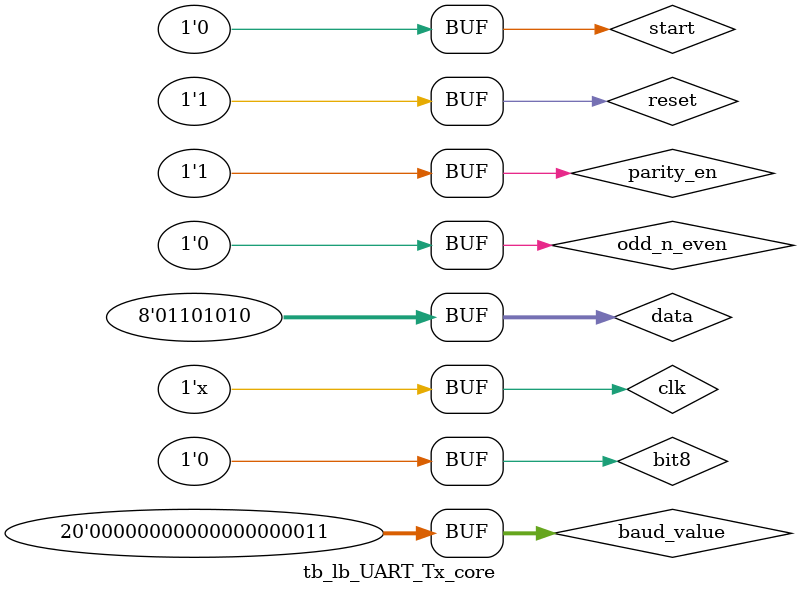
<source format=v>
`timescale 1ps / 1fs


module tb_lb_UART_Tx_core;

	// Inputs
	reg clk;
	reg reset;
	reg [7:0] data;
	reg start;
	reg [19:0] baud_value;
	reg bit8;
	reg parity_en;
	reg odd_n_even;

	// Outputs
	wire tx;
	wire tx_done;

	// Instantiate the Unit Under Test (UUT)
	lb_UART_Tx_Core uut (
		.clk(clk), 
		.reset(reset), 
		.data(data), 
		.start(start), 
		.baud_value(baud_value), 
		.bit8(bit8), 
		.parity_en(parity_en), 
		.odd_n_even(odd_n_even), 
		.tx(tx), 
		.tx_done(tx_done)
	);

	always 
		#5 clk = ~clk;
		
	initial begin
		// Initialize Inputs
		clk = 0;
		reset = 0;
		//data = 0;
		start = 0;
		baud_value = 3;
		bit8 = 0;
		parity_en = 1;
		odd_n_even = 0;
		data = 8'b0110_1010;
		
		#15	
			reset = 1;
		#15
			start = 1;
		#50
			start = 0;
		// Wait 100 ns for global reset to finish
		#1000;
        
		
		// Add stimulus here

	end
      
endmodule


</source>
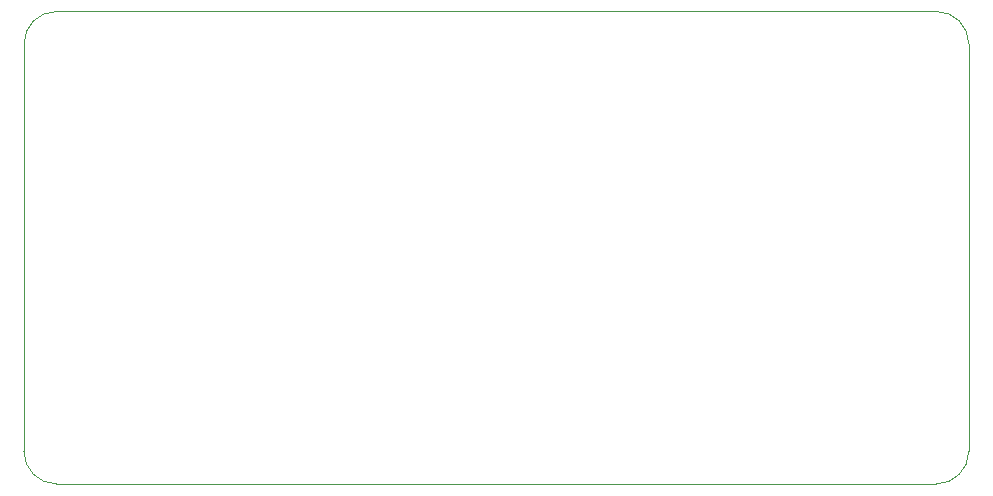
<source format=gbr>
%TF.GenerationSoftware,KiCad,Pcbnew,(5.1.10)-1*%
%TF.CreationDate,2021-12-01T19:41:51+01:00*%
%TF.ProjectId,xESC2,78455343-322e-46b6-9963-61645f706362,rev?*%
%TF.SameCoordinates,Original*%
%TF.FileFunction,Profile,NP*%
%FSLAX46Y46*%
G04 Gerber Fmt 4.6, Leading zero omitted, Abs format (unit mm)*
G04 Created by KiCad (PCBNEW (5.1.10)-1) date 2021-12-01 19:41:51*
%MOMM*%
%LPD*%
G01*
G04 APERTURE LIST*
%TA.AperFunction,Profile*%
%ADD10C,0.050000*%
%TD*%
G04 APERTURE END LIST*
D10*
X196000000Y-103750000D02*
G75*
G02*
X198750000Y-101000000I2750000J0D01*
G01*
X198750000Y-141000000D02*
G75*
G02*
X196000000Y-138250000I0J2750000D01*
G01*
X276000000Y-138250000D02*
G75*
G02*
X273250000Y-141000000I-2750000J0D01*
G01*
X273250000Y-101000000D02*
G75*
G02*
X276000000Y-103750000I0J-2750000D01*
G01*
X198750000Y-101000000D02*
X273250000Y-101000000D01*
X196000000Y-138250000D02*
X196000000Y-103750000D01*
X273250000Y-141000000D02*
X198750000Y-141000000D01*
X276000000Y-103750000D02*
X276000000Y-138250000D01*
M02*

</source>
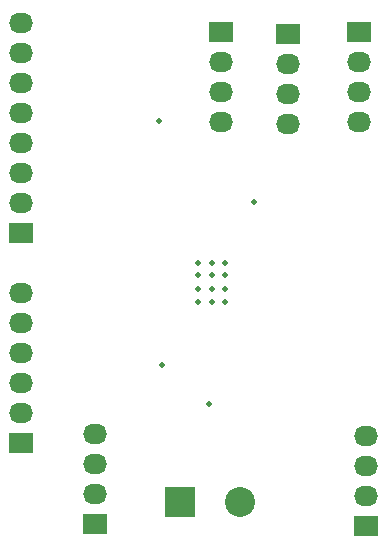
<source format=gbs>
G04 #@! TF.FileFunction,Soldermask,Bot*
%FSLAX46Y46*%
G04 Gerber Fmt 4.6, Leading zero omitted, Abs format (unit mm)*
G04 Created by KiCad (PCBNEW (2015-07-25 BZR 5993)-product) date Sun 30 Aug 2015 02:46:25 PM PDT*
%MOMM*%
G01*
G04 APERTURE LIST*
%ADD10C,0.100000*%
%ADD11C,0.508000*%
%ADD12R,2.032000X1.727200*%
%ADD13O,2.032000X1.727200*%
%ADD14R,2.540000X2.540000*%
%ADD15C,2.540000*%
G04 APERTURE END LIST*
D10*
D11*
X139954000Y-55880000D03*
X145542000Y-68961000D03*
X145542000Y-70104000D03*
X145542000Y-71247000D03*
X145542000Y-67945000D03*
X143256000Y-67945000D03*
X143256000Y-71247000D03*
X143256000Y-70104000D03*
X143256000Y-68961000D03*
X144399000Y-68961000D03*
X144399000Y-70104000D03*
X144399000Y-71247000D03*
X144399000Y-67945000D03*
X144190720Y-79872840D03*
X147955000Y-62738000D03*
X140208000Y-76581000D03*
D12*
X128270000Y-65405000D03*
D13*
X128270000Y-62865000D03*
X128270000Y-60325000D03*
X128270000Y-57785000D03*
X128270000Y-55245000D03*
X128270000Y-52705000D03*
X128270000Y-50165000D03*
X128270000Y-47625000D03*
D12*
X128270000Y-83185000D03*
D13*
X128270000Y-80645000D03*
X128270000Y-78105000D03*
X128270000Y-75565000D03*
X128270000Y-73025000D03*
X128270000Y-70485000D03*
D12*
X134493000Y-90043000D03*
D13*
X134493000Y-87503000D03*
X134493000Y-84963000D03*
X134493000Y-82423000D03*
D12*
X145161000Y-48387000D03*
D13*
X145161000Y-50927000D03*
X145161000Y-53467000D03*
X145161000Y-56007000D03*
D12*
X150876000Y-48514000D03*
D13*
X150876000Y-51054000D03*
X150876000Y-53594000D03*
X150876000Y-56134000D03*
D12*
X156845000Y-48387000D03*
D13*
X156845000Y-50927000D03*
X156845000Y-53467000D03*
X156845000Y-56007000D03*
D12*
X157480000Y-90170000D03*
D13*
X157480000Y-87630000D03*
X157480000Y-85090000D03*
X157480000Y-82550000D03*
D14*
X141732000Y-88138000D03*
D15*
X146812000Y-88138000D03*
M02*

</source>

* * *

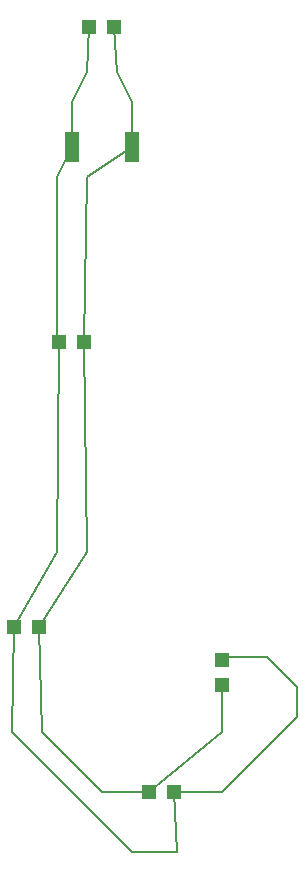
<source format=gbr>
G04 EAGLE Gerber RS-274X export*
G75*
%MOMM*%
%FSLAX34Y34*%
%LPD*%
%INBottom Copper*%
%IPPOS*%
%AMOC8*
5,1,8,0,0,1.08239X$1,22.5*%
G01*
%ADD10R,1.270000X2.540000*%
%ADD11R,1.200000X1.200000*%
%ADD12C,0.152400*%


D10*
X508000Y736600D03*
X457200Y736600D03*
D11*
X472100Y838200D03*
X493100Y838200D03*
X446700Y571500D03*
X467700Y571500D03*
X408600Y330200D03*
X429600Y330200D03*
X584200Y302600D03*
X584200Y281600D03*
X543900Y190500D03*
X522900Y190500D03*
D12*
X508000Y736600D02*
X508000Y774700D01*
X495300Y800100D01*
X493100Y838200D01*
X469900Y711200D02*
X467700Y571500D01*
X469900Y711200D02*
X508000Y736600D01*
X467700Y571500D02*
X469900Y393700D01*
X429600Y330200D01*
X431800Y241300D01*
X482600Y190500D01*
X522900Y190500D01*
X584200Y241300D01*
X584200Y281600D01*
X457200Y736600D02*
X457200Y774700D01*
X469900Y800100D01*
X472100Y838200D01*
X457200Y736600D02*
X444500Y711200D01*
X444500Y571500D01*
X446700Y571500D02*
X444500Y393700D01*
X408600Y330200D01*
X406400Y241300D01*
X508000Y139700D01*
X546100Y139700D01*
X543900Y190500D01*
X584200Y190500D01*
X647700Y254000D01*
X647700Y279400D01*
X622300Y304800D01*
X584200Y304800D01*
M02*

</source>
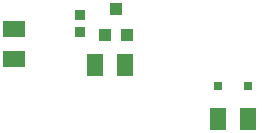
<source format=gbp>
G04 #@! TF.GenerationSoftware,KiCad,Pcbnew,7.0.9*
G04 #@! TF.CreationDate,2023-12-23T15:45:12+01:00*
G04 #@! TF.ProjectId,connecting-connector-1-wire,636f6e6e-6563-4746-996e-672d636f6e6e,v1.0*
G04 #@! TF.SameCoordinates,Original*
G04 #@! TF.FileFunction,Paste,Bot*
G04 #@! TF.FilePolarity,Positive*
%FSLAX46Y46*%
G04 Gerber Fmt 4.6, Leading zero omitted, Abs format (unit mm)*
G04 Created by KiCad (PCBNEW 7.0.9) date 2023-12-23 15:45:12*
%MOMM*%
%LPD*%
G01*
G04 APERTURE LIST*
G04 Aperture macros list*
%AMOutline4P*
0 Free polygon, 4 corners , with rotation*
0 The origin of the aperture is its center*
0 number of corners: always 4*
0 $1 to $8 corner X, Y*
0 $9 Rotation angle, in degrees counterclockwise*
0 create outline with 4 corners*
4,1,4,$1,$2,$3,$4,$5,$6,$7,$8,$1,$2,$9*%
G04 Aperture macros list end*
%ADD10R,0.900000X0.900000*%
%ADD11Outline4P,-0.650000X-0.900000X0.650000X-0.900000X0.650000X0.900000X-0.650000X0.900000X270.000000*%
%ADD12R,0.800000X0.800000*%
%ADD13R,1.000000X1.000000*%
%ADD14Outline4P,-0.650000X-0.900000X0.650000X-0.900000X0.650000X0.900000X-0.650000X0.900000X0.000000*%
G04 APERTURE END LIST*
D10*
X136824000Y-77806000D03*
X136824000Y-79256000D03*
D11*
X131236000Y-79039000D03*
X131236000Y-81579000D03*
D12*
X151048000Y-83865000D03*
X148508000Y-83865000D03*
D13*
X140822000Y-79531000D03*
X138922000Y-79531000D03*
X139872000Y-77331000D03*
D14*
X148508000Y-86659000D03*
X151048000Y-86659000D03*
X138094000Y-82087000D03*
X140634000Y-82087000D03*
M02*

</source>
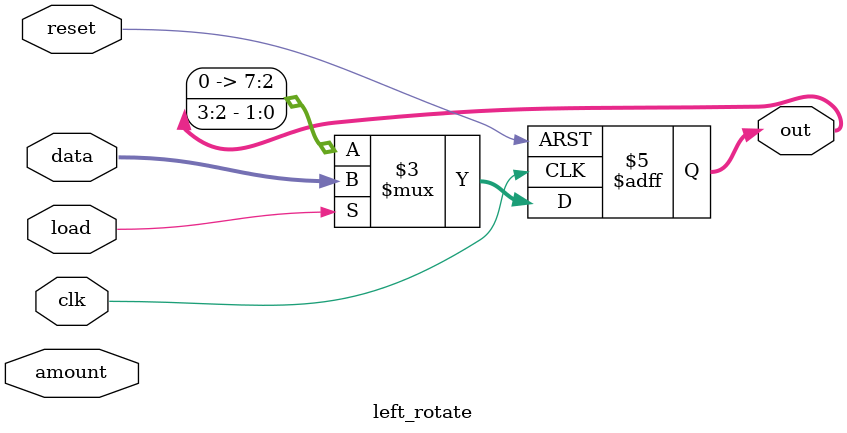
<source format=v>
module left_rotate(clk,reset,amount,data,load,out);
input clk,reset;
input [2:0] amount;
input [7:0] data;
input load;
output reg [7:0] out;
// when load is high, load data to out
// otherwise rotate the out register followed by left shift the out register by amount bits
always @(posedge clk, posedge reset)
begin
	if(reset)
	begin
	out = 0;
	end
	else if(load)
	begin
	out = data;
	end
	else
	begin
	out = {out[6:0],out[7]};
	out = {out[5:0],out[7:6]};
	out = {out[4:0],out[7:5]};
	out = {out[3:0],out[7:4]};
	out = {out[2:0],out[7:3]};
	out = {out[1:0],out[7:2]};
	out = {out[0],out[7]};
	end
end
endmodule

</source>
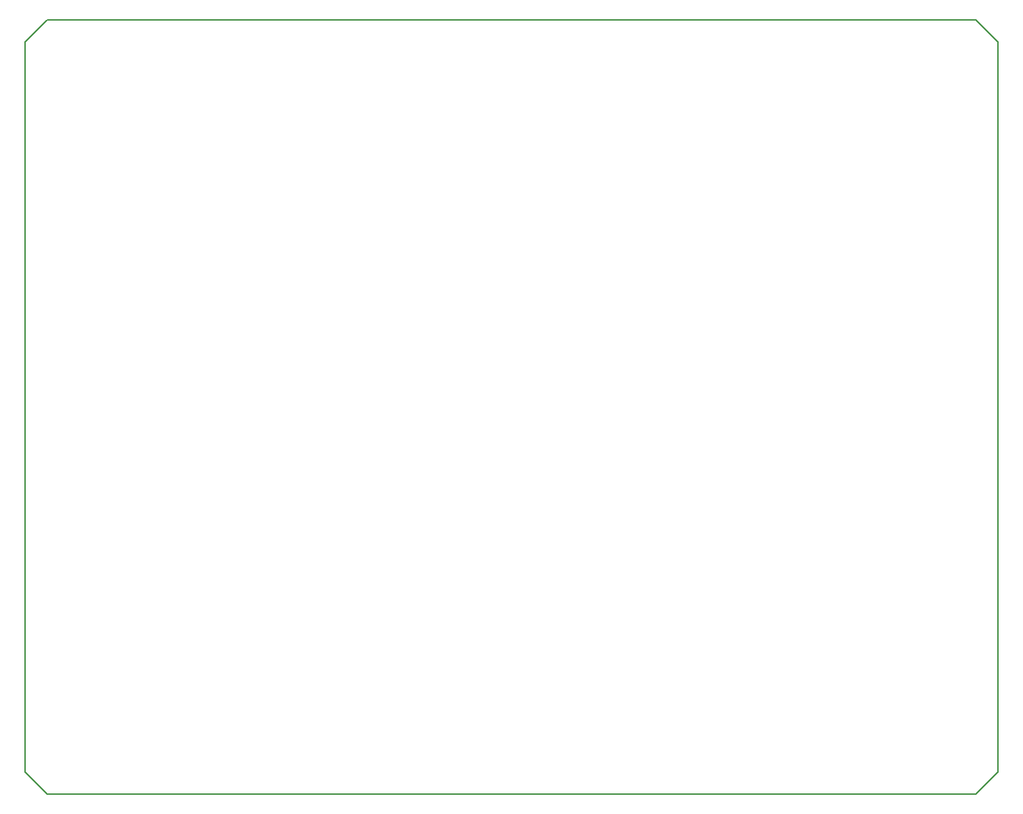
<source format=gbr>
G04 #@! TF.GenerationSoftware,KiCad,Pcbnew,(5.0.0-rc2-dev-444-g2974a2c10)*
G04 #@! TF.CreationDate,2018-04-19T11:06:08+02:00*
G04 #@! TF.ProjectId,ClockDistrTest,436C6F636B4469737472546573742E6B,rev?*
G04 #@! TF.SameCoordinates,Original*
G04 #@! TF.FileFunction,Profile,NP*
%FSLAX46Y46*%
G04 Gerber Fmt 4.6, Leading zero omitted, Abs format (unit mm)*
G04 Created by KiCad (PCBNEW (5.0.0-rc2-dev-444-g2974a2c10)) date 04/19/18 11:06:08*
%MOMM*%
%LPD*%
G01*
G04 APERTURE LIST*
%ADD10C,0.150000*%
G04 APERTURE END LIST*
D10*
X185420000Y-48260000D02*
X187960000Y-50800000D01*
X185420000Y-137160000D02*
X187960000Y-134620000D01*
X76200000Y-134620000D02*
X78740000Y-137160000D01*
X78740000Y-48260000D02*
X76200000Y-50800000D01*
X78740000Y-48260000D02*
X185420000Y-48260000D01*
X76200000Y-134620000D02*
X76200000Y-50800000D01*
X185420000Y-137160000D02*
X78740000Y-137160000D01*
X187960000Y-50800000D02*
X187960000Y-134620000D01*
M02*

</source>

* * *

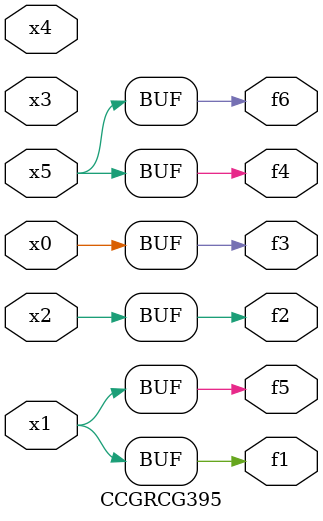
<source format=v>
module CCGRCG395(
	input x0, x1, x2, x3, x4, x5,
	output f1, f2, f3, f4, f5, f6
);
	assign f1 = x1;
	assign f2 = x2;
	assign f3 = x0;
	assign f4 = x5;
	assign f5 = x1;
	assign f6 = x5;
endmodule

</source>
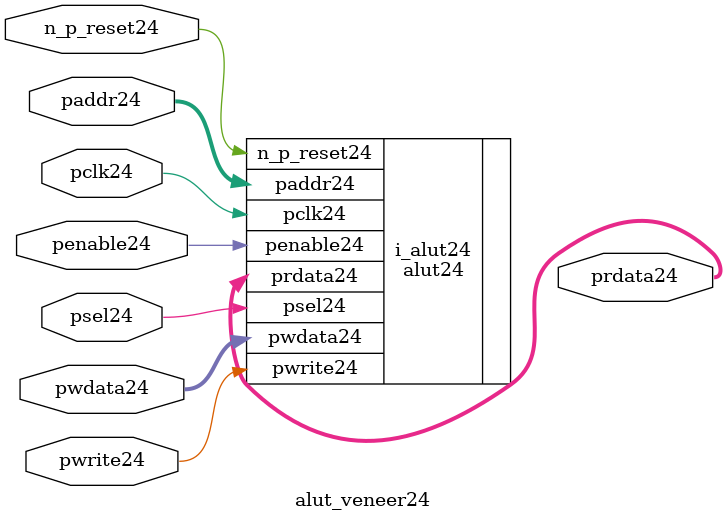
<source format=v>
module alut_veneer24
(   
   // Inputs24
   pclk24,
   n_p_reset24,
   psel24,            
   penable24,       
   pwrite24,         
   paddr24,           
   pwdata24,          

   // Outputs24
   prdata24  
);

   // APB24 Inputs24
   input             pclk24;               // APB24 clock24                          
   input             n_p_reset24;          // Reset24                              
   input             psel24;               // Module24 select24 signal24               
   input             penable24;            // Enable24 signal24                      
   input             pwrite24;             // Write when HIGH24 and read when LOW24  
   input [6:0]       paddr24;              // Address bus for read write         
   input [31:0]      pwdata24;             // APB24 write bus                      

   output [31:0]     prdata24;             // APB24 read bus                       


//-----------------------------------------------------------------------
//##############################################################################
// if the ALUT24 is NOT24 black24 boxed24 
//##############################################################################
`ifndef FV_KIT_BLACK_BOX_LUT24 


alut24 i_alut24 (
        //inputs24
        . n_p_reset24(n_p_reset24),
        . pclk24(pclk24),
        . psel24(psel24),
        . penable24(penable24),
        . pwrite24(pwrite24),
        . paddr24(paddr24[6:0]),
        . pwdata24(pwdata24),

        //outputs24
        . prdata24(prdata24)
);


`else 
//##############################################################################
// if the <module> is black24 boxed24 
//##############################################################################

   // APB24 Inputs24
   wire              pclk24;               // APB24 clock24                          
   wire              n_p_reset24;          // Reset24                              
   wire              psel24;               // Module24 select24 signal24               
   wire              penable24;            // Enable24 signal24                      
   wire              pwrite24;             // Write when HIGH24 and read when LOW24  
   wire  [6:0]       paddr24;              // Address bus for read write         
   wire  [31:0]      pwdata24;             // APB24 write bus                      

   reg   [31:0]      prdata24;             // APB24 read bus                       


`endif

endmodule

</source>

_Task directions_
Output exactly the lines above, beginning at the one with "X457200Y736600D03*" and stopping after the one with "<source format=gbp>". Pictures are to be omitted.

_Output below_
X457200Y736600D03*
D11*
X472100Y838200D03*
X493100Y838200D03*
X446700Y571500D03*
X467700Y571500D03*
X408600Y330200D03*
X429600Y330200D03*
X584200Y302600D03*
X584200Y281600D03*
X543900Y190500D03*
X522900Y190500D03*
D12*
X508000Y736600D02*
X508000Y774700D01*
X495300Y800100D01*
X493100Y838200D01*
X469900Y711200D02*
X467700Y571500D01*
X469900Y711200D02*
X508000Y736600D01*
X467700Y571500D02*
X469900Y393700D01*
X429600Y330200D01*
X431800Y241300D01*
X482600Y190500D01*
X522900Y190500D01*
X584200Y241300D01*
X584200Y281600D01*
X457200Y736600D02*
X457200Y774700D01*
X469900Y800100D01*
X472100Y838200D01*
X457200Y736600D02*
X444500Y711200D01*
X444500Y571500D01*
X446700Y571500D02*
X444500Y393700D01*
X408600Y330200D01*
X406400Y241300D01*
X508000Y139700D01*
X546100Y139700D01*
X543900Y190500D01*
X584200Y190500D01*
X647700Y254000D01*
X647700Y279400D01*
X622300Y304800D01*
X584200Y304800D01*
M02*

</source>
<source format=gbp>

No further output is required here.